EXCERPT
------------------------

In any case, there are a few challenges when thinking about using the alternative distribution you mention in this case:

1. How can we ensure convergence to the true posterior if sampling from a modified distribution?
2. (similarly) How can we ensure the resulting exploration is consistent with the prior?

Our approach effectively implements your proposition by allowing the underlying model to "explore" regions of the parameter space it doesn't currently "understand" well, while remaining consistent with prior specifications and converging to the true posterior in the limit. Put another way, our method effectively produces the mentioned alternative "exploration distribution," but through a combination of components (the posterior model and a selection mechanism) that can be tractably mapped onto properties required for consistent Bayesian inference.

Thank you for your time and effort providing detailed feedback on our work. Please find our responses to your questions and comments below.

Note: Where applicable, we prefix sections with W-<x>, Q-<y>, or L-<z> to reference itemized comments in Weaknesses, Questions, and Limitations, respectively, numbered by the order in which they were mentioned.

------------------------

TASKS FOR THIS EXERCISE
1. Answer from the excerpt:
(a) Which challenge is listed first?
(b) Which two components does the method combine to produce the exploration distribution?
(c) What do the prefixes W-<x>, Q-<y>, and L-<z> reference?
2. Transcribe the part of the excerpt between "Thank you for" and "they were mentioned.", inclusive.

DATASET EXTRACT

------------------------

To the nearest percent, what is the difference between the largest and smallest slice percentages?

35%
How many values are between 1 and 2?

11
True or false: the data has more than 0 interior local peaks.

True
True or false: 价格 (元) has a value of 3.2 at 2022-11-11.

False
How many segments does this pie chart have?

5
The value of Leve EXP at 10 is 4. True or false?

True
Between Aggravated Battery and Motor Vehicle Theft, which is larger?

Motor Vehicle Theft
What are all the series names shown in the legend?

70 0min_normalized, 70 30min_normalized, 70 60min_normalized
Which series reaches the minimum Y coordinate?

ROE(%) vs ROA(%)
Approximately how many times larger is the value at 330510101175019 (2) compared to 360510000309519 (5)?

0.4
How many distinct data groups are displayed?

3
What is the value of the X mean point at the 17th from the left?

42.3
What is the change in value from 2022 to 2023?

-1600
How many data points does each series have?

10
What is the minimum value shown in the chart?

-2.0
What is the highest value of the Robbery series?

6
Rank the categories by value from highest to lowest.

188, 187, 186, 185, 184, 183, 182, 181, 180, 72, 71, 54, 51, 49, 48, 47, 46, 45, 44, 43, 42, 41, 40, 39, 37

------------------------

PROBLEM SOLUTIONS
1.
(a) How can we ensure convergence to the true posterior if sampling from a modified distribution?
(b) The posterior model and a selection mechanism.
(c) Itemized comments in Weaknesses, Questions, and Limitations, respectively.

2.
Thank you for your time and effort providing detailed feedback on our work. Please find our responses to your questions and comments below.

Note: Where applicable, we prefix sections with W-<x>, Q-<y>, or L-<z> to reference itemized comments in Weaknesses, Questions, and Limitations, respectively, numbered by the order in which they were mentioned.